# sand blasting



## zoidmk5 (Sep 17, 2006)

found some good cheap material to make my own sand blasting box with gloves and all, but am curious what kind of media to use? i will be blasting my intake manifolds, oil filter housing, accessories bracket, and a few other odds and ends. 
i had my cylinder glass beaded by a machine shop, but don't know if i should use that, aluminum oxide, or black beauty?


----------



## Northren vr6 (May 29, 2004)

*Re: sand blasting (zoidmk5)*

I'd think crushed glass would be best... cuts quick, yet doesn't chew through the good material.


----------



## zoidmk5 (Sep 17, 2006)

*Re: sand blasting (Northren vr6)*


_Quote, originally posted by *Northren vr6* »_I'd think crushed glass would be best... cuts quick, yet doesn't chew through the good material.

thats what i was thinking, but the place i am buying it from sells the media in 25lbs. buckets, so i don't want to buy 25lbs. of the wrong media


----------



## Canadian V-Dub (Feb 10, 2009)

I've always hear of glass beading to remove slight corrosion and clean up a surface. I doubt glass beading will hurt anything.
Aluminum oxide is one of the most abrasive media you can get.
Don't know what black beauty is.
I'd start on google, there's is bajillions of websites on everything. Google "sandblasting engine" and see what comes up.


----------



## where_2 (Jul 21, 2003)

*Re: sand blasting (zoidmk5)*

If you want to go with smaller quantities for different "small jobs", you can get media from Harbor Freight. They'll sell you a cheap cabinet too, but you wanted to fab your own... 
When you get this cabinet done, I want to come test it with my Girling 60 calipers...


----------



## MadKatt_44 (Aug 18, 2008)

don't laugh but my local supplier sells walnut chunk and believe it or not it works wonders on alu. and light rust on steel.


----------



## Canadian V-Dub (Feb 10, 2009)

*Re: (MadKatt_44)*


_Quote, originally posted by *MadKatt_44* »_don't laugh but my local supplier sells walnut chunk and believe it or not it works wonders on alu. and light rust on steel.

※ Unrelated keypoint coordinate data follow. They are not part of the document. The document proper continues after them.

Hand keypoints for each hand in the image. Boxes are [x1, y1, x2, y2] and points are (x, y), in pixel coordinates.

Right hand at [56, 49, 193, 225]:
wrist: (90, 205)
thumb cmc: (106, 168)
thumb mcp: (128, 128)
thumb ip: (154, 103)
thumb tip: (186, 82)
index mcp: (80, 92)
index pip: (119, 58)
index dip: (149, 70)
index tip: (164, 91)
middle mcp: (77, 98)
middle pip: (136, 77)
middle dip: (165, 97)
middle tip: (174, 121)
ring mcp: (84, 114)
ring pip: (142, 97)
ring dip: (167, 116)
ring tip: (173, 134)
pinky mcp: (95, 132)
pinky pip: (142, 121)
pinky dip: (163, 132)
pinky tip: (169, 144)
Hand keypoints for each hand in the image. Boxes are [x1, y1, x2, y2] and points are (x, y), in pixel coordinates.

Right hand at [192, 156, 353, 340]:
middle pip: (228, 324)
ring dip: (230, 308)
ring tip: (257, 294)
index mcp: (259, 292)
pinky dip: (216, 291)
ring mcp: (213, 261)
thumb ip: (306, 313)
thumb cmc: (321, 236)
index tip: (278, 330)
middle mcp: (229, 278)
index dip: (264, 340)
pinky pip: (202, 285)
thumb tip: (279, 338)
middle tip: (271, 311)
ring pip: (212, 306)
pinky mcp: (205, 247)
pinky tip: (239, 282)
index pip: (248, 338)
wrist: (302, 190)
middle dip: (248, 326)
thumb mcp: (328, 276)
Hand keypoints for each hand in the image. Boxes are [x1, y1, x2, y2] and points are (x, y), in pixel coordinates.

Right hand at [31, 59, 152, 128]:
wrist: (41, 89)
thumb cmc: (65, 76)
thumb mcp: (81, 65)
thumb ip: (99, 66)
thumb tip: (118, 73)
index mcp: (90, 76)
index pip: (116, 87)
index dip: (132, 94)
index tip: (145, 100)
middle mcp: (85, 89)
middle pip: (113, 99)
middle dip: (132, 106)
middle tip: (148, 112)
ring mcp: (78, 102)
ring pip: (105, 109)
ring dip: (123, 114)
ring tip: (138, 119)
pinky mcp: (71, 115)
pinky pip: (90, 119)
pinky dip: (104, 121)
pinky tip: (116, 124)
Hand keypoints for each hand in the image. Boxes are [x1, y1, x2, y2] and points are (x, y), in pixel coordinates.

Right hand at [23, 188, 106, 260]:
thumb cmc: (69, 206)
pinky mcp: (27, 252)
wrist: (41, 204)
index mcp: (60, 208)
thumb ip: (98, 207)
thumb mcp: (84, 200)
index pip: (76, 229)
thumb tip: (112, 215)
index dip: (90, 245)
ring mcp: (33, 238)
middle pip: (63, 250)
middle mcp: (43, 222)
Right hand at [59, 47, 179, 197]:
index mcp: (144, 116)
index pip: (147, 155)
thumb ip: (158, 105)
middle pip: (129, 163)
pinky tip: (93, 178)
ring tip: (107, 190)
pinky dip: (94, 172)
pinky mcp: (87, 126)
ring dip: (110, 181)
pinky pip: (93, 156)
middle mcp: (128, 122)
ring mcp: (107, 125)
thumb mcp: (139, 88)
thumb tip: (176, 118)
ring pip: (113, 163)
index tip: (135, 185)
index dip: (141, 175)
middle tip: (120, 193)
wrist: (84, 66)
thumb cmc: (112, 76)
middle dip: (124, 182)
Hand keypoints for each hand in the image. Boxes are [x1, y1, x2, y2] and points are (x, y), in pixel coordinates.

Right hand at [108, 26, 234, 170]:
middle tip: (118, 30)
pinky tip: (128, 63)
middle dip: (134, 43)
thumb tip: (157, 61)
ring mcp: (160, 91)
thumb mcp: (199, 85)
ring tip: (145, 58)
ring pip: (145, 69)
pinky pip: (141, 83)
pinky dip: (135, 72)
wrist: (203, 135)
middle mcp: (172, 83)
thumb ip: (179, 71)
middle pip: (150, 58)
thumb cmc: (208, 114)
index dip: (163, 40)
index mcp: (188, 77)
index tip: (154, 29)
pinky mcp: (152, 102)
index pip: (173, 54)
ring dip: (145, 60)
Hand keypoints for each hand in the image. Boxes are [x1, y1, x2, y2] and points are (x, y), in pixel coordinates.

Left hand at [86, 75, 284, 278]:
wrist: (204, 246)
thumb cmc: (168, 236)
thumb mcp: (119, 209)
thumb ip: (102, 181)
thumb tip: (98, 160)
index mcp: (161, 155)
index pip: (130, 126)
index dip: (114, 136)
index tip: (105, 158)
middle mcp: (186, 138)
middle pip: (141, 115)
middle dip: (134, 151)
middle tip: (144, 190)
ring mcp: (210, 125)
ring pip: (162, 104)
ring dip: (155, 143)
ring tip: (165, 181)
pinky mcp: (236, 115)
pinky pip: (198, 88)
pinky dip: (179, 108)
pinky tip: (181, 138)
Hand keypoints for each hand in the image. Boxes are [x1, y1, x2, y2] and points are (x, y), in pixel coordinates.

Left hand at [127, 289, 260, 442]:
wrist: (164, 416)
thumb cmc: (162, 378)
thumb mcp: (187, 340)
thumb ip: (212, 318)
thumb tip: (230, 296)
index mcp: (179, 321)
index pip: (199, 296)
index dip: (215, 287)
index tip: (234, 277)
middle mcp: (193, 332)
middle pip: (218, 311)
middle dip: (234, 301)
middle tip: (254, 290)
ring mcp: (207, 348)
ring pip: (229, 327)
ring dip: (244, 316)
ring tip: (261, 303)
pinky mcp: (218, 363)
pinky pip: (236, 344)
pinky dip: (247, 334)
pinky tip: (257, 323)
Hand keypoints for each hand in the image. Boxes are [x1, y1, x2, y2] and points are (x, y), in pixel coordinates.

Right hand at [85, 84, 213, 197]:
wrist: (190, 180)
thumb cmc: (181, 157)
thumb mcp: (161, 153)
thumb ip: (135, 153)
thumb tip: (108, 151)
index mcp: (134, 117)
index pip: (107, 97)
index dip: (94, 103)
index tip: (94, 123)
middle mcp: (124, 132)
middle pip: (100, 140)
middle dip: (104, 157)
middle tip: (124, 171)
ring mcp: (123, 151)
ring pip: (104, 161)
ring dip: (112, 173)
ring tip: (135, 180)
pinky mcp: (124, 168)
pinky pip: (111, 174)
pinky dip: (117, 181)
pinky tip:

Yeah, it's a mild abrasive, works super well on really light, fine rust when you only want to take off really small amounts of material.


----------



## MadKatt_44 (Aug 18, 2008)

I never would have thought of walnuts for blasting but here i've seen stranger


----------



## Canadian V-Dub (Feb 10, 2009)

*Re: (MadKatt_44)*


_Quote, originally posted by *MadKatt_44* »_I never would have thought of walnuts for blasting but here i've seen stranger

Yep, they get used one thin stuff, or stuff that's sensitive, or softer metals, like aluminum or copper.


----------



## MadKatt_44 (Aug 18, 2008)

*Re: (Canadian V-Dub)*

yup and that's whats he's doing, as per my recommendation lol what next acorns?







good luck on the project man http://****************.com/smile/emthup.gif


----------



## randyvr6 (Aug 17, 1999)

*Re: (MadKatt_44)*

Walnuts is the only thing to use on engine parts, as the grit from otherr types can imbed in the metal potentially causing engine damage.


----------



## MadKatt_44 (Aug 18, 2008)

tru good thing to remeber http://****************.com/smile/emthup.gif


----------



## kw_killer (Aug 14, 2004)

Lol, for a multipurpose, I was going to recommend walnut as well, anything plastic or easily etchable, I would use it on.


----------